◆ Task
Please copy the data exactly as it stands, minus the images.
-.-.-
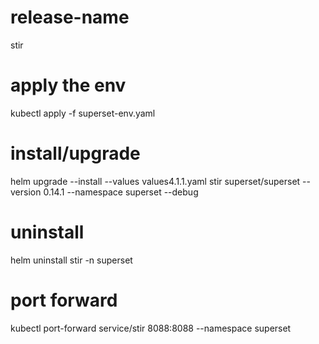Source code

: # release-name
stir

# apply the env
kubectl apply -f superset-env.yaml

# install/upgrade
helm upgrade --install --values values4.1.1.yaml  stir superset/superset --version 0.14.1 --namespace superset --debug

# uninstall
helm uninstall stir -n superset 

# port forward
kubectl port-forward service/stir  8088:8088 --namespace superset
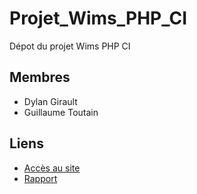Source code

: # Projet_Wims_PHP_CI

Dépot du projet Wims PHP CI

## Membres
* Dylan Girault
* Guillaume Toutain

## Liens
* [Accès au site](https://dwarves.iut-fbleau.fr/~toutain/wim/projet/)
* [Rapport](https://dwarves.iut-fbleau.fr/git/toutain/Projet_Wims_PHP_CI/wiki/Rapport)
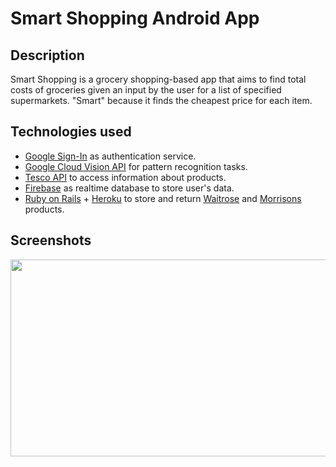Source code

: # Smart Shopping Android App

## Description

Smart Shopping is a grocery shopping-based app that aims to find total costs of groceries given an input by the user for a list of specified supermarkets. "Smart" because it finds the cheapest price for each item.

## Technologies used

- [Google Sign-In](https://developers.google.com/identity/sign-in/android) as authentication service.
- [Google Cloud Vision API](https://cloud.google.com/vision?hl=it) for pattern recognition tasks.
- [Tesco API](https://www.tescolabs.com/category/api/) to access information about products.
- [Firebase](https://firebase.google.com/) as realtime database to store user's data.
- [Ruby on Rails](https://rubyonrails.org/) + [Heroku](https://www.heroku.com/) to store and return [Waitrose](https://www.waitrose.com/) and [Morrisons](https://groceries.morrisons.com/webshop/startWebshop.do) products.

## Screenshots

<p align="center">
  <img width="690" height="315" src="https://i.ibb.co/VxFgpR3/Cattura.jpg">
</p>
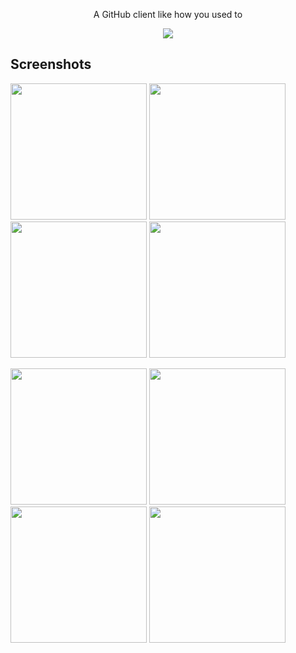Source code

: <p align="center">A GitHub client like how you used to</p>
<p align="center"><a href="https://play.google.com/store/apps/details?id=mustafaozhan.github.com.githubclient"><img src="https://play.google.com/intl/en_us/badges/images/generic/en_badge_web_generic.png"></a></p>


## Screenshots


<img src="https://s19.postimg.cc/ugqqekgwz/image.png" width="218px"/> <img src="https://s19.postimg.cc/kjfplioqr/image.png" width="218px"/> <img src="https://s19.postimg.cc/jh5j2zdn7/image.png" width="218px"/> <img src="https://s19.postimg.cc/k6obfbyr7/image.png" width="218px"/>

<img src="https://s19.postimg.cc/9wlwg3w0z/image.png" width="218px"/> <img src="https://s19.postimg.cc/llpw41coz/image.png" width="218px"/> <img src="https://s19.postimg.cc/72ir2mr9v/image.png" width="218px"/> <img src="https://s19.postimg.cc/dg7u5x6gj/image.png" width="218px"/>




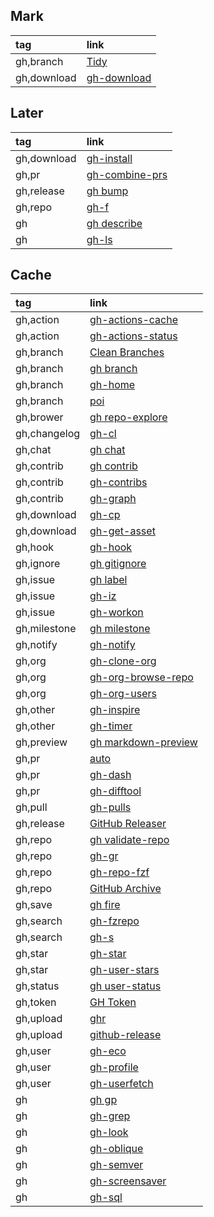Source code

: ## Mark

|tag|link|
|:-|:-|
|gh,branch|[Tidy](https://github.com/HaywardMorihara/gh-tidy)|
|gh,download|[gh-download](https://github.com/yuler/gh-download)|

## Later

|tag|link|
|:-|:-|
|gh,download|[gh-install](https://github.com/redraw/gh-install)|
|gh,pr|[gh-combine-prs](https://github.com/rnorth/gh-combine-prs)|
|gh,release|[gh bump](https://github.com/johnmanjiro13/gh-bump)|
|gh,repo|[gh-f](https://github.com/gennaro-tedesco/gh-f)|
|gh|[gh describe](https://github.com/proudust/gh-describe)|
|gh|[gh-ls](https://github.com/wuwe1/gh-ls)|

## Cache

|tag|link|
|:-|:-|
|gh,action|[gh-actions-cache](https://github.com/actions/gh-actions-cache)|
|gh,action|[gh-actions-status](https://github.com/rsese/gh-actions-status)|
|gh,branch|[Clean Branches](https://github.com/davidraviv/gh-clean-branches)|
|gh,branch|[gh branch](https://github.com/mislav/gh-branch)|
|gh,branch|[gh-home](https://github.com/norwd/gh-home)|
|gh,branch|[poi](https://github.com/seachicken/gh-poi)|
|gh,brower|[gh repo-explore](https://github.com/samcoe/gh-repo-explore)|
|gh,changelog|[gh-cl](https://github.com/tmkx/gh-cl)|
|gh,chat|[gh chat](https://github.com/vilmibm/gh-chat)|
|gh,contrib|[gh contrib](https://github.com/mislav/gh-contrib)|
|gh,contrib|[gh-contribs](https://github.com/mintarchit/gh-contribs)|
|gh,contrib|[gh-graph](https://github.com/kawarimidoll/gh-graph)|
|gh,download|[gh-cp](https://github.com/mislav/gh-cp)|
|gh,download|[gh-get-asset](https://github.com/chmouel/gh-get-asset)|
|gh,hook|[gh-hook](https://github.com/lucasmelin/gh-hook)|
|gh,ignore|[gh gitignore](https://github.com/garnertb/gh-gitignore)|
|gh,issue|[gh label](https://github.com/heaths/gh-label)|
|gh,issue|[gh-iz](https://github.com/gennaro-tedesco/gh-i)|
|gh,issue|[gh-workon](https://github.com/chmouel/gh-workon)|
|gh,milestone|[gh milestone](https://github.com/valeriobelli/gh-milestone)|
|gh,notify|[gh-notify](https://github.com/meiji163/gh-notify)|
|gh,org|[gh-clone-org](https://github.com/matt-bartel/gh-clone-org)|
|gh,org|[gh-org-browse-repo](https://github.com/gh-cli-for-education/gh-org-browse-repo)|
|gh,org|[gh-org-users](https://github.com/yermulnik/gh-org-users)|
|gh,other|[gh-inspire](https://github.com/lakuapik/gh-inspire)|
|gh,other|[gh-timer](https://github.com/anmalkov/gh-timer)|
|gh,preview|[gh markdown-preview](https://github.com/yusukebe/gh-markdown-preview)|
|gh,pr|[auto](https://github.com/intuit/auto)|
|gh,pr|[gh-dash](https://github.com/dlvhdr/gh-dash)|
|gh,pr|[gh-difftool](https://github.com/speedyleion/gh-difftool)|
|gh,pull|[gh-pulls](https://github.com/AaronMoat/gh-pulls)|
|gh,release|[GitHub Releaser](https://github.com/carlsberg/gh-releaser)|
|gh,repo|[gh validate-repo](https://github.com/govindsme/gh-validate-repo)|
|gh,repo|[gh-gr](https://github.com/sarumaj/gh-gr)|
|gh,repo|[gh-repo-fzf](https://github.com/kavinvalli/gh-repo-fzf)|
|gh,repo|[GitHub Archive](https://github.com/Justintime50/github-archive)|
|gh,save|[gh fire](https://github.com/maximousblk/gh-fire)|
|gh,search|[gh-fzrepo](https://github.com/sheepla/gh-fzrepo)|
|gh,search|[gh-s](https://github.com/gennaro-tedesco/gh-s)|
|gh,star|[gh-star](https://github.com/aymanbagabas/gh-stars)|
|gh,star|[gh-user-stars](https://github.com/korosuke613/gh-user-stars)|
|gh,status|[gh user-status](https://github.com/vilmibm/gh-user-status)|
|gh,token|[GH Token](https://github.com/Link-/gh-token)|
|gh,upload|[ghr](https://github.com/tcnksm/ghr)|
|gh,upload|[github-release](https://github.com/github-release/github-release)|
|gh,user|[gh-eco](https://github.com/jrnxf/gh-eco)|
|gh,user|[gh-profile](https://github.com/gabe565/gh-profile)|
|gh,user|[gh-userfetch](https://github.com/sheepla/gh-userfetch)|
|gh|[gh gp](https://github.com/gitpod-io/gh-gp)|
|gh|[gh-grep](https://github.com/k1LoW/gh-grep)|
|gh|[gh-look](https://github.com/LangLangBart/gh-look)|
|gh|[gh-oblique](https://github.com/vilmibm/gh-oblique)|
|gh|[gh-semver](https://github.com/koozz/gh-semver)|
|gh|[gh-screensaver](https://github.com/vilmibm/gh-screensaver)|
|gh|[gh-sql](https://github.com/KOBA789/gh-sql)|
-.-.-
◆ Solution for this exercise
Source code

: # release-name
stir

# apply the env
kubectl apply -f superset-env.yaml

# install/upgrade
helm upgrade --install --values values4.1.1.yaml  stir superset/superset --version 0.14.1 --namespace superset --debug

# uninstall
helm uninstall stir -n superset 

# port forward
kubectl port-forward service/stir  8088:8088 --namespace superset
Source code

: # Projet_Wims_PHP_CI

Dépot du projet Wims PHP CI

## Membres
* Dylan Girault
* Guillaume Toutain

## Liens
* [Accès au site](https://dwarves.iut-fbleau.fr/~toutain/wim/projet/)
* [Rapport](https://dwarves.iut-fbleau.fr/git/toutain/Projet_Wims_PHP_CI/wiki/Rapport)
Source code

: # Smart Shopping Android App

## Description

Smart Shopping is a grocery shopping-based app that aims to find total costs of groceries given an input by the user for a list of specified supermarkets. "Smart" because it finds the cheapest price for each item.

## Technologies used

- [Google Sign-In](https://developers.google.com/identity/sign-in/android) as authentication service.
- [Google Cloud Vision API](https://cloud.google.com/vision?hl=it) for pattern recognition tasks.
- [Tesco API](https://www.tescolabs.com/category/api/) to access information about products.
- [Firebase](https://firebase.google.com/) as realtime database to store user's data.
- [Ruby on Rails](https://rubyonrails.org/) + [Heroku](https://www.heroku.com/) to store and return [Waitrose](https://www.waitrose.com/) and [Morrisons](https://groceries.morrisons.com/webshop/startWebshop.do) products.

## Screenshots

<p align="center">
  <img width="690" height="315" src="https://i.ibb.co/VxFgpR3/Cattura.jpg">
</p>
Source code

: <p align="center">A GitHub client like how you used to</p>
<p align="center"><a href="https://play.google.com/store/apps/details?id=mustafaozhan.github.com.githubclient"><img src="https://play.google.com/intl/en_us/badges/images/generic/en_badge_web_generic.png"></a></p>


## Screenshots


<img src="https://s19.postimg.cc/ugqqekgwz/image.png" width="218px"/> <img src="https://s19.postimg.cc/kjfplioqr/image.png" width="218px"/> <img src="https://s19.postimg.cc/jh5j2zdn7/image.png" width="218px"/> <img src="https://s19.postimg.cc/k6obfbyr7/image.png" width="218px"/>

<img src="https://s19.postimg.cc/9wlwg3w0z/image.png" width="218px"/> <img src="https://s19.postimg.cc/llpw41coz/image.png" width="218px"/> <img src="https://s19.postimg.cc/72ir2mr9v/image.png" width="218px"/> <img src="https://s19.postimg.cc/dg7u5x6gj/image.png" width="218px"/>




Source code

: ## Mark

|tag|link|
|:-|:-|
|gh,branch|[Tidy](https://github.com/HaywardMorihara/gh-tidy)|
|gh,download|[gh-download](https://github.com/yuler/gh-download)|

## Later

|tag|link|
|:-|:-|
|gh,download|[gh-install](https://github.com/redraw/gh-install)|
|gh,pr|[gh-combine-prs](https://github.com/rnorth/gh-combine-prs)|
|gh,release|[gh bump](https://github.com/johnmanjiro13/gh-bump)|
|gh,repo|[gh-f](https://github.com/gennaro-tedesco/gh-f)|
|gh|[gh describe](https://github.com/proudust/gh-describe)|
|gh|[gh-ls](https://github.com/wuwe1/gh-ls)|

## Cache

|tag|link|
|:-|:-|
|gh,action|[gh-actions-cache](https://github.com/actions/gh-actions-cache)|
|gh,action|[gh-actions-status](https://github.com/rsese/gh-actions-status)|
|gh,branch|[Clean Branches](https://github.com/davidraviv/gh-clean-branches)|
|gh,branch|[gh branch](https://github.com/mislav/gh-branch)|
|gh,branch|[gh-home](https://github.com/norwd/gh-home)|
|gh,branch|[poi](https://github.com/seachicken/gh-poi)|
|gh,brower|[gh repo-explore](https://github.com/samcoe/gh-repo-explore)|
|gh,changelog|[gh-cl](https://github.com/tmkx/gh-cl)|
|gh,chat|[gh chat](https://github.com/vilmibm/gh-chat)|
|gh,contrib|[gh contrib](https://github.com/mislav/gh-contrib)|
|gh,contrib|[gh-contribs](https://github.com/mintarchit/gh-contribs)|
|gh,contrib|[gh-graph](https://github.com/kawarimidoll/gh-graph)|
|gh,download|[gh-cp](https://github.com/mislav/gh-cp)|
|gh,download|[gh-get-asset](https://github.com/chmouel/gh-get-asset)|
|gh,hook|[gh-hook](https://github.com/lucasmelin/gh-hook)|
|gh,ignore|[gh gitignore](https://github.com/garnertb/gh-gitignore)|
|gh,issue|[gh label](https://github.com/heaths/gh-label)|
|gh,issue|[gh-iz](https://github.com/gennaro-tedesco/gh-i)|
|gh,issue|[gh-workon](https://github.com/chmouel/gh-workon)|
|gh,milestone|[gh milestone](https://github.com/valeriobelli/gh-milestone)|
|gh,notify|[gh-notify](https://github.com/meiji163/gh-notify)|
|gh,org|[gh-clone-org](https://github.com/matt-bartel/gh-clone-org)|
|gh,org|[gh-org-browse-repo](https://github.com/gh-cli-for-education/gh-org-browse-repo)|
|gh,org|[gh-org-users](https://github.com/yermulnik/gh-org-users)|
|gh,other|[gh-inspire](https://github.com/lakuapik/gh-inspire)|
|gh,other|[gh-timer](https://github.com/anmalkov/gh-timer)|
|gh,preview|[gh markdown-preview](https://github.com/yusukebe/gh-markdown-preview)|
|gh,pr|[auto](https://github.com/intuit/auto)|
|gh,pr|[gh-dash](https://github.com/dlvhdr/gh-dash)|
|gh,pr|[gh-difftool](https://github.com/speedyleion/gh-difftool)|
|gh,pull|[gh-pulls](https://github.com/AaronMoat/gh-pulls)|
|gh,release|[GitHub Releaser](https://github.com/carlsberg/gh-releaser)|
|gh,repo|[gh validate-repo](https://github.com/govindsme/gh-validate-repo)|
|gh,repo|[gh-gr](https://github.com/sarumaj/gh-gr)|
|gh,repo|[gh-repo-fzf](https://github.com/kavinvalli/gh-repo-fzf)|
|gh,repo|[GitHub Archive](https://github.com/Justintime50/github-archive)|
|gh,save|[gh fire](https://github.com/maximousblk/gh-fire)|
|gh,search|[gh-fzrepo](https://github.com/sheepla/gh-fzrepo)|
|gh,search|[gh-s](https://github.com/gennaro-tedesco/gh-s)|
|gh,star|[gh-star](https://github.com/aymanbagabas/gh-stars)|
|gh,star|[gh-user-stars](https://github.com/korosuke613/gh-user-stars)|
|gh,status|[gh user-status](https://github.com/vilmibm/gh-user-status)|
|gh,token|[GH Token](https://github.com/Link-/gh-token)|
|gh,upload|[ghr](https://github.com/tcnksm/ghr)|
|gh,upload|[github-release](https://github.com/github-release/github-release)|
|gh,user|[gh-eco](https://github.com/jrnxf/gh-eco)|
|gh,user|[gh-profile](https://github.com/gabe565/gh-profile)|
|gh,user|[gh-userfetch](https://github.com/sheepla/gh-userfetch)|
|gh|[gh gp](https://github.com/gitpod-io/gh-gp)|
|gh|[gh-grep](https://github.com/k1LoW/gh-grep)|
|gh|[gh-look](https://github.com/LangLangBart/gh-look)|
|gh|[gh-oblique](https://github.com/vilmibm/gh-oblique)|
|gh|[gh-semver](https://github.com/koozz/gh-semver)|
|gh|[gh-screensaver](https://github.com/vilmibm/gh-screensaver)|
|gh|[gh-sql](https://github.com/KOBA789/gh-sql)|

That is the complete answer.